Scripps Research Institute (“Scripps Research”)
On March 17, 2023, the Company and Scripps Research entered into a Research Funding and Option Agreement (the “Agreement”), pursuant to which the Company has agreed to provide Scripps Research an aggregate of up to $0.9 million to fund research relating to advancing the pre-clinical development of the Company’s DNase oncology platform technology. Under the Agreement, the Company has the option to acquire a worldwide exclusive license to Scripps Research’s rights in the Technology or Patent Rights (as defined in the Agreement), as well as a non-exclusive, royalty-free, non-transferrable license to make and use TSRI Technology (as defined in the Agreement) solely for the Company’s internal research purposes during the performance of the research program contemplated by the Agreement. During the second quarter of 2024, the Company amended the Agreement to extend the term to October 31, 2024 with no additional funding required. The Company paid Scripps Research approximately $0.9 million under the Agreement through September 30, 2024, of which approximately $20,000 and $0.4 million has been recognized as an advance payment and is included in prepaid expenses and other current assets as of September 30, 2024 and December 31, 2023, respectively.
University of Virginia (“UVA”)
On December 21, 2023, the Company entered into a Research Funding and Material Transfer Agreement with UVA (the “UVA Agreement”) to advance the development of our systemic DNase program. Under the terms of the UVA Agreement, in addition to advancing our existing intellectual property, we have an option to acquire an exclusive license to any new intellectual property arising from the DNase research program.
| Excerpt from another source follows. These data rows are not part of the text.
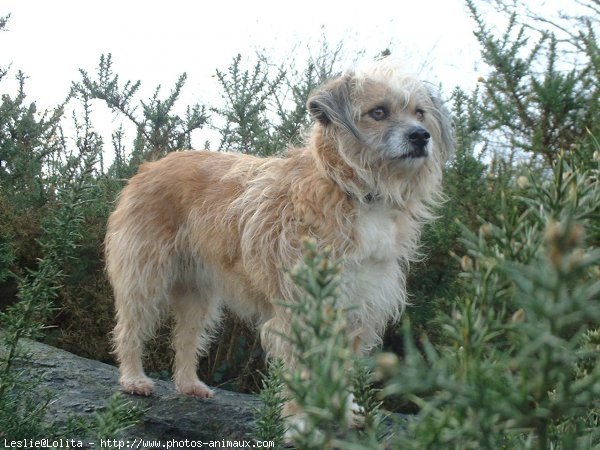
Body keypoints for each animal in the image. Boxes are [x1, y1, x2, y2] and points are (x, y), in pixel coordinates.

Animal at [105, 58, 452, 406]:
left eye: (419, 112)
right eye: (378, 112)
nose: (421, 136)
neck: (356, 191)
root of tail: (148, 166)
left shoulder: (358, 305)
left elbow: (341, 367)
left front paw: (340, 410)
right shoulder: (301, 308)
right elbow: (302, 371)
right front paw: (302, 417)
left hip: (197, 293)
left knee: (186, 340)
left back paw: (189, 384)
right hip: (144, 277)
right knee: (129, 329)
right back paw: (133, 378)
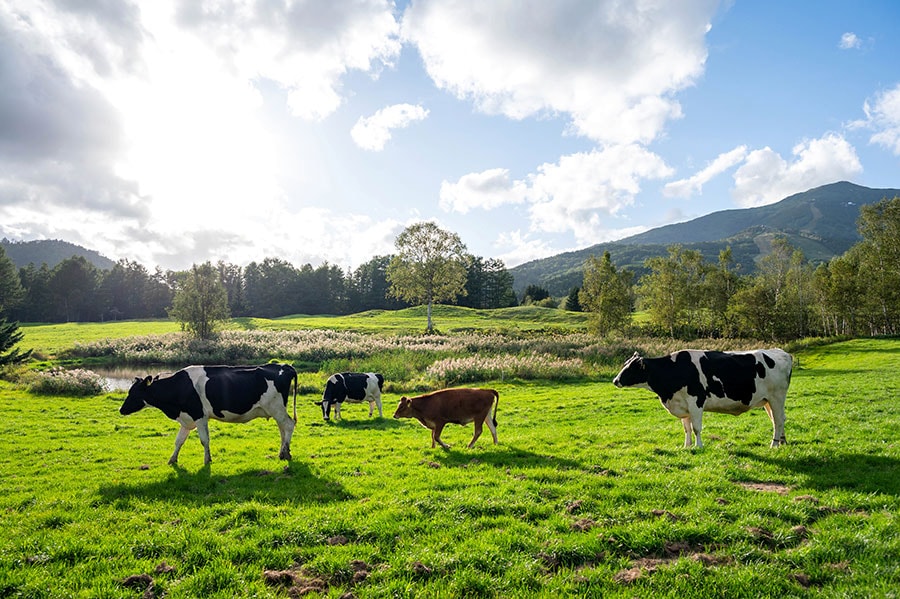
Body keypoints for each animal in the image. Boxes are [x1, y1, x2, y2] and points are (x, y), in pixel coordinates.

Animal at [117, 364, 296, 466]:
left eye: (134, 393)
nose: (121, 410)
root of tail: (283, 366)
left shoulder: (199, 416)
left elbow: (204, 440)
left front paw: (206, 461)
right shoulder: (187, 420)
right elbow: (178, 441)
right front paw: (172, 460)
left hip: (276, 408)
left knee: (289, 425)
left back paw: (286, 453)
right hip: (277, 410)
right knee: (282, 429)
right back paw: (282, 452)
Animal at [612, 350, 796, 448]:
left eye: (631, 368)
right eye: (625, 364)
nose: (615, 380)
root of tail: (783, 353)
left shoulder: (696, 402)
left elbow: (696, 428)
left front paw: (698, 446)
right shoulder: (682, 405)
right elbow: (686, 428)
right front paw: (686, 447)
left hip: (777, 397)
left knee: (778, 420)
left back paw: (774, 444)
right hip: (767, 401)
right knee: (777, 420)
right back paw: (782, 442)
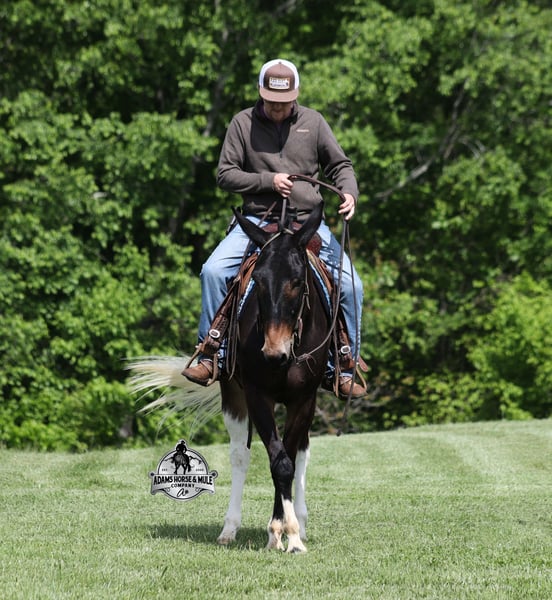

Allan Tsung, MD, a member of the Company’s Scientific Advisory Board and Chair of the Department of Surgery at the UVA School of Medicine, will oversee the research conducted under the UVA Agreement. The Company paid UVA approximately $0.2 million under the UVA Agreement through September 30, 2024, which was expensed during the nine months ended September 30, 2024. There were no amounts incurred as of December 31, 2023.
Other Agreements
The Company has also entered into various research, development, license and supply agreements with Serum Institute of India (“Serum Institute”), PJSC Pharmsynthez (“Pharmsynthez”) and SynBio LLC (“SynBio”), a wholly owned subsidiary of Pharmsynthez. The Company and its collaborative partners continue to engage in research and development activities with no resultant commercial products through September 30, 2024. No amounts were recognized as revenue related to the Serum Institute, Pharmsynthez or SynBio agreements during the three and nine months ended September 30, 2024 and 2023, respectively.